**Excerpted data**
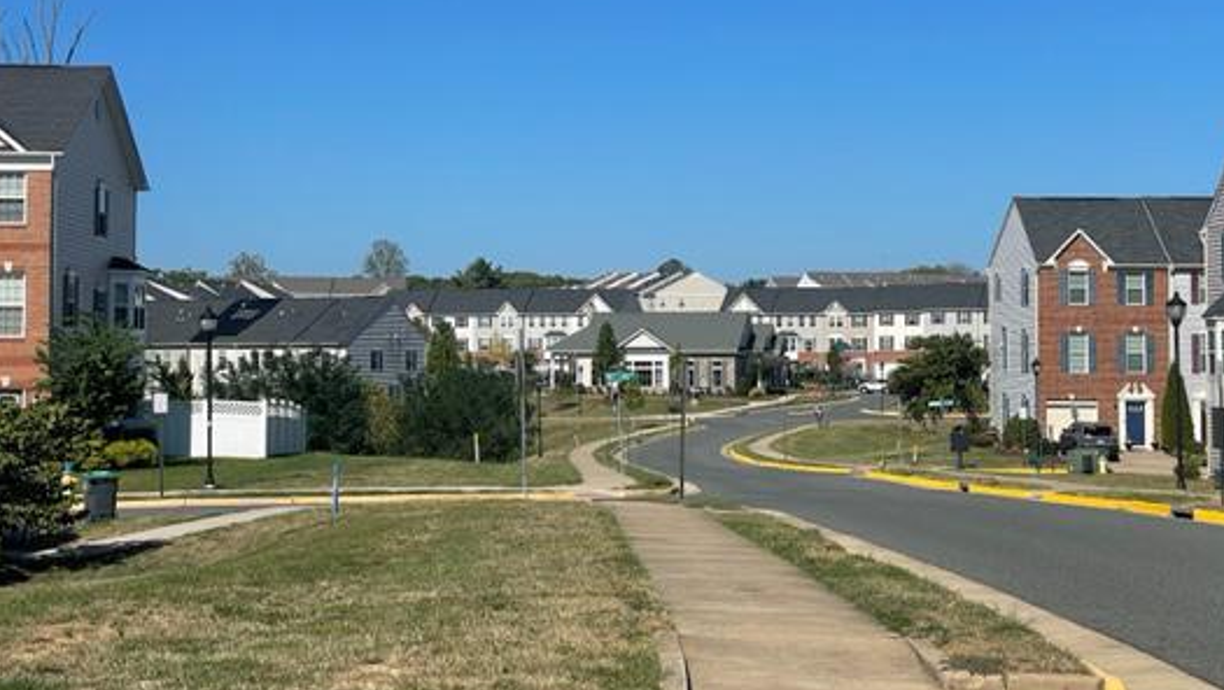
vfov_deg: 17.5
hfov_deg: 30.5
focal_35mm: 69
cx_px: 723
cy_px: 268
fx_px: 2241
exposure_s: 1/2660
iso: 25
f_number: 2
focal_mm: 6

**Exercise description**
Retype every entry verbatim and exclude the pictures from the copy.

**Output of the task**
vfov_deg: 17.5
hfov_deg: 30.5
focal_35mm: 69
cx_px: 723
cy_px: 268
fx_px: 2241
exposure_s: 1/2660
iso: 25
f_number: 2
focal_mm: 6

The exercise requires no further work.